I think, sex as such is not dangerous for us addicts... but our addiction is what makes us abuse sex, just like we would drugs or food or power... Sex is just a basic necessity for anyone, just like hunger or sleep... a physical need... Would we think that eating or sleeping is bad or sinful or taboo to talk about... and our body must be deprived of food or sleep?



I had to unlearn all that my mind had accumulated over 3 decades on what I heard and experienced about sex as it was passed on to me by my family, community and the environment around me... It's a pity that the people have reduced the most powerful gift of the Higher Power to such an embarrassment...



These are my perceptions according to my experiences in life. Might not necessarily be so for others, and they don't have to.


__________________
We begin to experience real personal feelings of a spiritual nature. Where once we had spiritual theories, we now begin to awaken to spiritual realities. BASIC TEXT page 32.


 


BigV



Senior Member


Posts: 568
Date: 15 hr, 55 min. ago
Views: 14





I'm with you Raman on this LOL well not WITH YOU but I can understand the gratitude.

After my last relationship that ended really wrong I even relapsed over some of what went on inside of me, I was broken, emotionally, spiritually and physically but today I am so glad its over because it brought me to someone who is totally different and more to my likes and needs and even some wants , she is absolutely to good for me. I felt so broken like a piece of garbage after all the things I said and did i never felt i'd meet and be able to be loved by a good women, well I was very VERY VERY wrong.

I took time to look over everything that happened and knew I needed to make some serious changes and need to keep making changes especially how I react to others and women in particular, I can be abusive if i'm not careful I can be controlling and I can be down right mean. I get frustrated easily that had to change I needed to be more patient and understanding and not controlling but SUPPORTIVE.

I have a women now who enjoys sex as much as I do LOL even at 45 I am a beast. We make love and take care of each other sensually.

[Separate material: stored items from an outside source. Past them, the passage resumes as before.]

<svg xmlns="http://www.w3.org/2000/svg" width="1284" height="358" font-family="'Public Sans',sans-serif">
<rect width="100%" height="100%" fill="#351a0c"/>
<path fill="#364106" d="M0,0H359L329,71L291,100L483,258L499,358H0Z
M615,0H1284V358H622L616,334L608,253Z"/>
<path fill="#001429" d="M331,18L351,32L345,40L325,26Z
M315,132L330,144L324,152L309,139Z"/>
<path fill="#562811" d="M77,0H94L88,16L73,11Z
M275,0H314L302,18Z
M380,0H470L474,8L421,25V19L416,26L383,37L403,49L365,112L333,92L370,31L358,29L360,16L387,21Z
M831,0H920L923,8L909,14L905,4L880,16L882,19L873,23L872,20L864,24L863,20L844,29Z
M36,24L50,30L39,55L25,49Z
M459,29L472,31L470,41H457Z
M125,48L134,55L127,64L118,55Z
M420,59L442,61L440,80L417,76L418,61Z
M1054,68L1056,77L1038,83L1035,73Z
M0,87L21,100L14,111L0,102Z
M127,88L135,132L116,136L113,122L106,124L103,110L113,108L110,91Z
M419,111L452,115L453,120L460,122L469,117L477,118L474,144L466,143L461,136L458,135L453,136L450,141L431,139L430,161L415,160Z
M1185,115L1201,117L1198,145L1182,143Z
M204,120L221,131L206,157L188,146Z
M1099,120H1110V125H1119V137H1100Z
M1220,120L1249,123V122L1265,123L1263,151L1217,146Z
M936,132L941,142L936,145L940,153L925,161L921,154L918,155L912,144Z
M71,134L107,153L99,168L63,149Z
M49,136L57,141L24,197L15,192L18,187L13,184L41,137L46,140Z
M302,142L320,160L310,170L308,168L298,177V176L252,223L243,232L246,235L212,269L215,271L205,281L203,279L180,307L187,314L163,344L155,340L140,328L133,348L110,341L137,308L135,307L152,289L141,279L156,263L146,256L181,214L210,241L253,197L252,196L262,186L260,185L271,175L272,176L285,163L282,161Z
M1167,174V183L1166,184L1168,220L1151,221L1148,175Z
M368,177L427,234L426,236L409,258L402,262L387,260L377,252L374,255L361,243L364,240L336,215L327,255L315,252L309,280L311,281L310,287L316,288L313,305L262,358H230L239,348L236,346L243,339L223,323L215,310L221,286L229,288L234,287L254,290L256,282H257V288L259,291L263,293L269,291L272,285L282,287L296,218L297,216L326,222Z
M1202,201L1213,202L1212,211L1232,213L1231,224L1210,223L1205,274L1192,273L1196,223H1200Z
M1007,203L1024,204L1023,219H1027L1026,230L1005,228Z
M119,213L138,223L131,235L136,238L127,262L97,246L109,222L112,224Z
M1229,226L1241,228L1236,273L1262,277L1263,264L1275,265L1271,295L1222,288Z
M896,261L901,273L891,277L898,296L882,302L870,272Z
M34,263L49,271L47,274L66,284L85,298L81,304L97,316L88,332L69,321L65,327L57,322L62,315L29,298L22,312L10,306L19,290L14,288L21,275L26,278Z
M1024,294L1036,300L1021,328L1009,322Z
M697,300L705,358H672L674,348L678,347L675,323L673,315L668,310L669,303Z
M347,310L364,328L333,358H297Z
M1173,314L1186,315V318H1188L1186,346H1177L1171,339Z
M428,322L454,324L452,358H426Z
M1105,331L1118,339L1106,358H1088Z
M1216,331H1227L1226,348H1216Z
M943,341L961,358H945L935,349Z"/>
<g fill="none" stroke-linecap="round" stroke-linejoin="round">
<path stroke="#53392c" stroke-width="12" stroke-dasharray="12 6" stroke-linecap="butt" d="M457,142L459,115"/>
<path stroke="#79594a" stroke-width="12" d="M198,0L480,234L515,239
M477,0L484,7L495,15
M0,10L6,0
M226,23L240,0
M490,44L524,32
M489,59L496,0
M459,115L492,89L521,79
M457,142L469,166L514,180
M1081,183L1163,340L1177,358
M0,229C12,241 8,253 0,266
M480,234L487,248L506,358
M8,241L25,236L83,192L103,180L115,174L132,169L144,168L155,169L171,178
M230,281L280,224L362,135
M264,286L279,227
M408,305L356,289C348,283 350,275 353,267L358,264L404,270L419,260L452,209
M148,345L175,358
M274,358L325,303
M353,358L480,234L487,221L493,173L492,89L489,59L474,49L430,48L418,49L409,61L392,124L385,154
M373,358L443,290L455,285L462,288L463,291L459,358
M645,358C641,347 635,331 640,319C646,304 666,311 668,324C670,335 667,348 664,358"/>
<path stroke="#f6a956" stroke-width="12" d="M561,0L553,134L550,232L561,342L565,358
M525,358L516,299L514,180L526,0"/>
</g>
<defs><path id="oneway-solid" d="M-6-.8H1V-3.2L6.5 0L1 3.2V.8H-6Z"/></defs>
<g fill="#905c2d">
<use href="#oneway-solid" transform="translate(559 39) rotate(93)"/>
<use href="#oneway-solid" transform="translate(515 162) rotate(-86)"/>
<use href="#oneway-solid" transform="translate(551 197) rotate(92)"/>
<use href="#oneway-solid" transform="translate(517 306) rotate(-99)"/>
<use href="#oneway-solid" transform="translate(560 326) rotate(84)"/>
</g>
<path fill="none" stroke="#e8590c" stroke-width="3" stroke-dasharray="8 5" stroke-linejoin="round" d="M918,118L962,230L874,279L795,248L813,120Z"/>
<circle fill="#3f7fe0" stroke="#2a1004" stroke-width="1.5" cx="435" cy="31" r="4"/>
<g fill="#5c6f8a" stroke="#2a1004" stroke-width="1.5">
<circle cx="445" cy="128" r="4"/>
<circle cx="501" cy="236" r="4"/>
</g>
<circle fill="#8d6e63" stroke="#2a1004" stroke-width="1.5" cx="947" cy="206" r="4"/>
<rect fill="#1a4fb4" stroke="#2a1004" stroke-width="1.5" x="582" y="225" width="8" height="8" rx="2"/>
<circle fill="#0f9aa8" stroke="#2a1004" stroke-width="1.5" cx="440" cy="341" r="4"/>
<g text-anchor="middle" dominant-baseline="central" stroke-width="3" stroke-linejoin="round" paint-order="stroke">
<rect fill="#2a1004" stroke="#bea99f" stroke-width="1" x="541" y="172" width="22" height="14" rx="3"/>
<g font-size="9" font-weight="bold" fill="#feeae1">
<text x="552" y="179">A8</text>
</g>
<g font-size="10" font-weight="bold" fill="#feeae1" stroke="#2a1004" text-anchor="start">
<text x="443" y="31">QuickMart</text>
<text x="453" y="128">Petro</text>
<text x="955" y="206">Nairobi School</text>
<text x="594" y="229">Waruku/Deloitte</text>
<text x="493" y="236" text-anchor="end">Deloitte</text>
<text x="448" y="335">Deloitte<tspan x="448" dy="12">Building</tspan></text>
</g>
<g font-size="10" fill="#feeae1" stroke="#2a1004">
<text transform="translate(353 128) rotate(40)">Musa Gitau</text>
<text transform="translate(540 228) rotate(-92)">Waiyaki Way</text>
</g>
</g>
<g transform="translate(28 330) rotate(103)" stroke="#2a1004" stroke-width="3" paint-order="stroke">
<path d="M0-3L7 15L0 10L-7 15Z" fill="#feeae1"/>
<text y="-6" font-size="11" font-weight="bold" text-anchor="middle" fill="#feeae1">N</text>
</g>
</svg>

I got frustrated one night because I was worried I wasn't pleasing her, it scared her I had to sit back and take a few deep breathes to cool down and not let the frustration get ahold of me and I explained what was going on and she was so understanding but i did scare her she thought I was going to go off, like other men have done to her but I showed her a different man then what she's used to and it was honestly different for me to not react the way I usually do.

Tahir your right about basic instincts and how we abuse them, I eat too much I work out to hard sometimes, I drive to fast, I push to hard on others, I'm to hard on myself and others, when I drank I drank to much I smoked way too much crack the list goes on and on add in fin itummmmmmmmmmmmmmm

__________________
As I walk through the valley of the shadow of death I hope to find a ray of Sunshine somewhere ALONG THE WAY.



-- Edited by Tahir at 18:25, 2006-12-21

__________________
"If we do an honest examination of exactly what we are giving, we are better able to evaluate the results we are getting." Chapter 10 - Emotional Pain - NA Way of Life.